§ **Short problem**
Continue the opinion piece on the Massachusetts sexual assault task force, starting after its last sentence.

** Start Document segment **

Actions, Not Words, to Stop Sexual Assaults
By Catherine M. Greene
Boston Globe [Boston MA]
April 12, 2003
LAST YEAR, amid increasingly tragic revelations of child abuse by clergy in the Catholic Church, multiple reports of rapes of young women at local high schools, and women being sexually assaulted at train stations, Jane Doe Inc. called upon Acting Governor Swift to establish a multidisciplinary commission to address the issues of child abuse and sexual assault. The confluence of events -- public outrage, extensive media coverage, and the attention of elected officials -- represented a watershed moment in the movement to end sexual violence. Social change seemed inevitable.
Indeed, Swift did establish a short-term, multidisciplinary task force on sexual abuse and assault.
The task force held public hearings in five regions throughout the Commonwealth, assembled a 300-page record of testimony, created an inventory of existing sexual assault and abuse services in Massachusetts, and formed working groups to develop recommendations.

** End Document segment **
** Start Recorded data **

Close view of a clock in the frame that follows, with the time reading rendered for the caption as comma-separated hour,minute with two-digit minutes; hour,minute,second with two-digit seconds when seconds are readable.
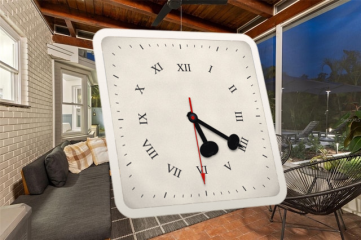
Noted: 5,20,30
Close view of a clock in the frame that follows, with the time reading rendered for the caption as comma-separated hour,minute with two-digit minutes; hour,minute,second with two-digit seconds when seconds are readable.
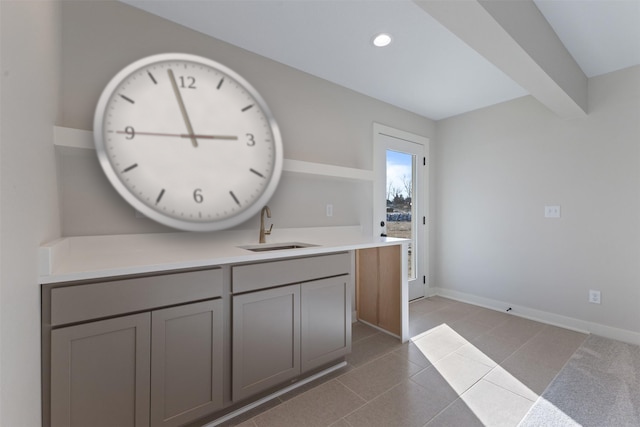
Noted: 2,57,45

** End Recorded data **

§ **Result of the task**
After six months of work, the task force delivered a comprehensive report entitled ''Toward a Commonwealth Free from Sexual Violence,'' with 43 specific recommendations. This document provides a roadmap for effective sexual abuse and assault intervention and prevention practices.
Sadly, what will happen to this report remains a mystery. If it simply collects dust somewhere in the archives of the State House, it will be a shameful example of intellectual and fiscal waste, proof that we are socially inert.
Worse, we will shoulder the responsibility for letting a rare opportunity for significant improvements to public health and public safety pass us by.
Current news suggests that we are no less tolerant of or more prepared to intervene and prevent child abuse, rape, and sexual assault than we were a year ago.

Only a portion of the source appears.